Kutipan teks =
Makna melakukan mabit di Muzdalifah adalah sebagai momentum kontemplasi, introspeksi, dan mendekatkan diri kepada Sang Maha Pencipta, Allah SWT, di sebuah padang luas di waktu malam yang beratapkan langit dan bintang-bintang. Mabit di Muzdalifah ini juga memiliki makna memperkuat ukhuwah Islamiyah, karena seluruh jemaah haji dari segala penjuru dunia dan berasal dari berbagai bangsa ditempatkan bersama dalam satu hamparan tanah lapang yang luas tanpa tenda, sekat dan batas-batas fisik. Sesama jemaah saling membantu, berbagi tempat, dan bahkan berbagi makanan kecil dan minuman.

Mabit di Mina

Mina, yang dikenal sebagai kota seribu tenda (city ​​of a thousand tents), adalah sebuah lembah sempit yang memanjang dan dikelilingi oleh pegunungan serta tebing batu. Mina terletak di antara Mekkah dan Muzdalifah dan memiliki jarak kurang lebih 6 km dari Masjidil Haram ke arah timur laut Mekkah serta memiliki luas sekitar 7,82 km persegi. Area mabit (bermalam) Mina berbatasan dengan Jumroh Aqabah di sebelah barat, Muzdalifah di sebelah timur, dan bukit-bukit berbatu di sebelah utara dan selatan.

Tenda-tenda permanen di Mina dirancang untuk menampung lebih dari dua juta jemaah haji yang melakukan mabit. Jumlah tenda di Mina mencapai 300.000 lebih, baik yang ukuran besar atau kecil. Semua tenda tahan api dan memiliki sistem pendingin serta nomor pengenal untuk memudahkan jemaah dalam menemukan tenda yang ditempatinya. Mina dihuni secara penuh hanya saat musim haji, terutama sejak tanggal 8 Dzulhijjah hingga 13 Dzulhijjah. Selain waktu tersebut kota ini sepi dan hampir tidak ada aktifitas yang dilakukan.

Mina merupakan tempat yang sangat bersejarah bagi umat Islam, karena di tempat inilah Nabi Ibrahim AS diuji dan oleh Allah SWT dengan perintah menyembelih putranya, Nabi Ismail AS. Mina juga menjadi tempat Nabi Muhammad SAW bermalam dan melempar jumrah selama melaksanakan Haji Wada’. Bagi jemaah haji, Mina adalah tempat mabit, melempar jumrah, melaksanakan kurban, dan melakukan tahalul.

Data yang diberikan =
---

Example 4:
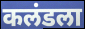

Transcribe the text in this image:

कलंडला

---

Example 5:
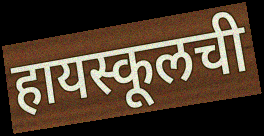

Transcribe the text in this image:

Soal 1 =
Menurut teks tentang mabit, berapa jarak Mina dari Masjidil Haram?
Soal 2 =
Tentukan apakah setiap pernyataan berikut sesuai dengan teks tentang mabit, lalu jawab ya atau tidak disertai kutipan kata-kata penentunya dari teks: (a) Jumlah tenda di Mina lebih dari 300.000. (b) Di Muzdalifah, jemaah bermalam di dalam tenda yang bersekat. (c) Mina dihuni secara penuh sepanjang tahun.
Soal 3 =
Silakan lanjutkan teks tentang mabit, dimulai setelah kalimat terakhirnya.

Jawaban 1 =
Kurang lebih 6 km, ke arah timur laut Mekkah.

Jawaban 2 =
(a) Ya: "Jumlah tenda di Mina mencapai 300.000 lebih"
(b) Tidak: "satu hamparan tanah lapang yang luas tanpa tenda, sekat dan batas-batas fisik"
(c) Tidak: "Mina dihuni secara penuh hanya saat musim haji"

Jawaban 3 =
Menurut Syahruddin El-Fikri, penulis buku Sejarah Ibadah, ketika Nabi Ibrahim AS hendak menunaikan perintah Allah SWT yaitu menyembelih anak tersayangnya Nabi Ismail AS, Iblis terus mengganggunya agar mengurungkan niat tersebut. Merespon upaya yang dilakukan oleh Iblis, Nabi Ibrahim AS sama sekali tidak tergoda, bahkan mengambil tujuh buah batu dan melemparkannya ke Iblis. Kejadian ini kemudian disimbolisasikan oleh para jemaah haji dengan melontar Jumrah Ula (jumrah pertama).

Merasa gagal menggoda Nabi Ibrahim AS, maka Iblis kemudian mengganggu Siti Hajar, istri Nabi Ibrahim AS, dan memintanya agar suaminya tersebut menggagalkan rencana menyembelih anaknya, nabi Ismail AS. Namun, Siti Hajar menolak mentah-mentah permintaan itu dan melakukan hal yang sama dengan Nabi Ibrahim AS yaitu melempari Iblis dengan batu-batu. Para Jemaah haji melakukan simbolisasi peristiwa ini dengan melempar Jumrah Wustho (jumrah pertengahan).

Upaya terakhir Iblis ditujukan kepada Nabi Ismail AS, yang dianggap paling lemah imannya. Namun, Upaya ini juga sia-sia karena Nabi Ismail AS sejak awal memiliki iman dan keyakinan yang kuat bahwa perintah untuk menyembelihnya itu merupakan perintah Allah SWT langsung kepada ayahnya. Iblis untuk ketiga kalinya kembali menerima lemparan batu-batu. Hal ini kemudian disimbolisasi dengan melempar Jumrah Aqabah (jumrah terbesar dan paling dekat dengan Ka’bah).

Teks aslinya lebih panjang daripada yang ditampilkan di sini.